心脳が場所、時間、行為を表現することは、心脳がどのような状態にあるかによって、完全に左右される。ドラマの筋立てのように、この3つの要素が一致した状態を維持するためには、ドラマの演技よりもずっと、繊細な技術が必要だ。心脳は見当識を供えるよう私たちに働きかけるばかりか、意識やふるまいのどんな些細な局面にも、もっと重要な[生存に不可欠の]奥行きを与えているのである。私たちは場所と時間を正しく把握せずして何事もはじめることはできないのである。

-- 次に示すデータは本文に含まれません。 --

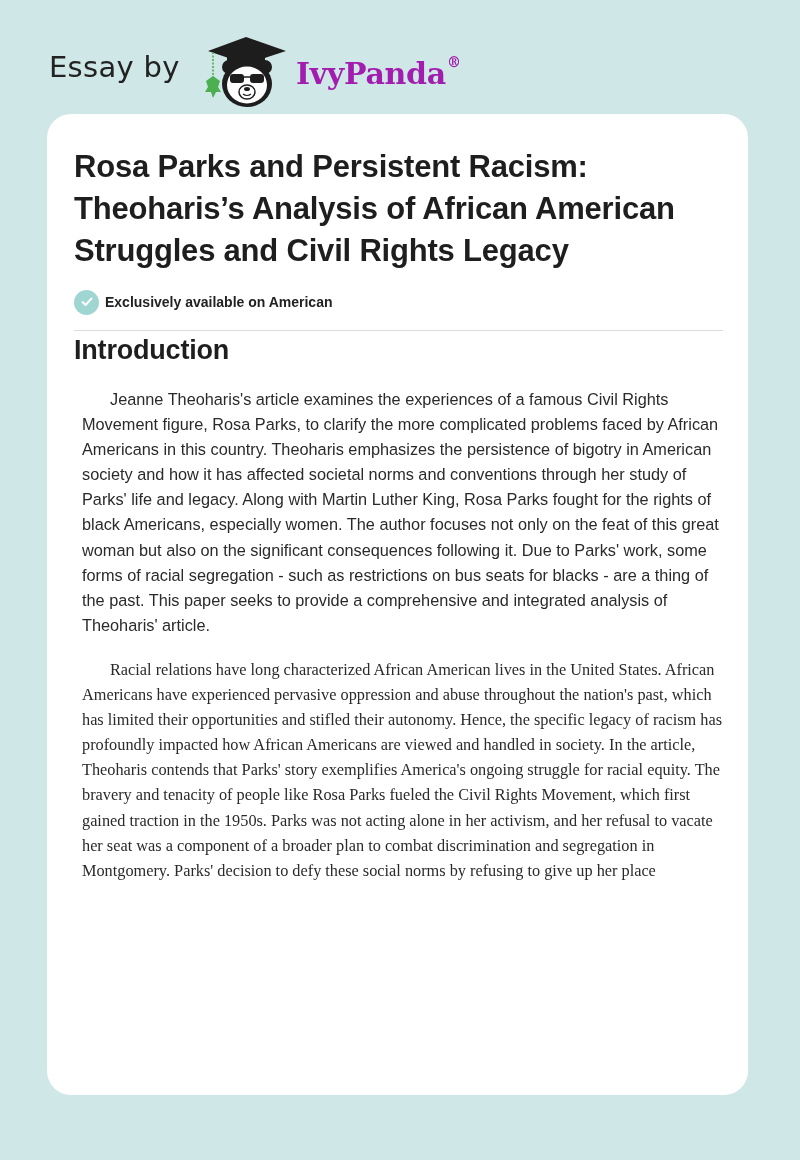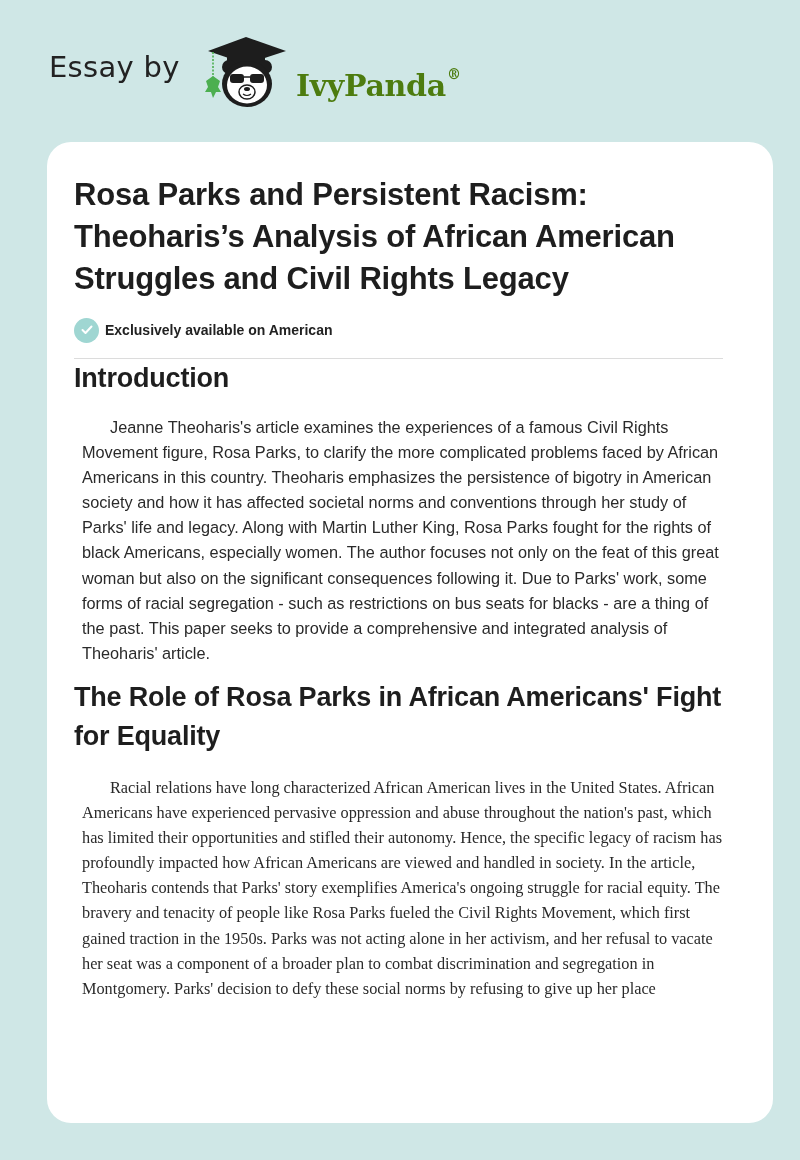--- a/index.html
+++ b/index.html
@@ -41,11 +41,11 @@
     .brand {
       position: absolute;
       left: 296px;
-      top: 68px;
+      top: 56px;
       font-family: "DejaVu Serif", serif;
       font-weight: bold;
       font-size: 30px;
-      color: #4d7c0f;
+      color: #a21caf;
       letter-spacing: -0.3px;
     }
     .brand sup {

141 フロイトの主張は正しかった。要するに夢は、本能(性や攻撃性)、感情(恐れや怒り、愛情)、生活(場所や、人物、時間)について、何か重要なことを物語っているのである。覚醒、睡眠、夢の研究を通じて、もっとも基本的な機能 ~ 見当識 ~ を使えば、生命に重要なこうしたデータが、どのようにプログラムされ、統合され、維持されるかという理論を導き出せるはずである。
147 フロイトの間違い ~ フロイトは異常な夢ほど意味があると考えていたので、夢を理解するには自由連想による解釈が必須だとした。結果フロイトは、夢のデータを誤った方法で扱うことになってしまった。私たちが掲げる新しい理論では、顕在内容(フロイトは軽視し、私たちは価値があると見るもの)と潜在内容(フロイトは賛美し、私たちは雑音だと見るもの)を区別する必要はない。
148 夢のどんなところが、最も夢らしいといえるか? 夢の何がいちばん奇妙なのか? 不連続、不調和、不確実なところ...これらはみな見当識が混乱している時の特徴である。場所、人物、時間の設定に混乱が生じている。その理由とは、夢状態の心脳が、覚醒状態の心脳とは異なるからである。夢は器質的な精神疾患だ。
153 夢を見ている時、私たちは精神疾患者の心脳状態を体験しているわけである...夢を見るとは、心脳にやがて生じる老化や衰退という一種の精神錯乱を、前もって体験していることなのだ。